● Brief: From the first line through the last, transcribe the listing word for word.

■ ■ ■ ■

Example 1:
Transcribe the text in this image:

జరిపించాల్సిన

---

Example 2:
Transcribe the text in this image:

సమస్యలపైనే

■ ■ ■ ■

● Exercise result:
Example 1:
Transcribe the text in this image:

జరిపించాల్సిన

---

Example 2:
Transcribe the text in this image:

సమస్యలపైనే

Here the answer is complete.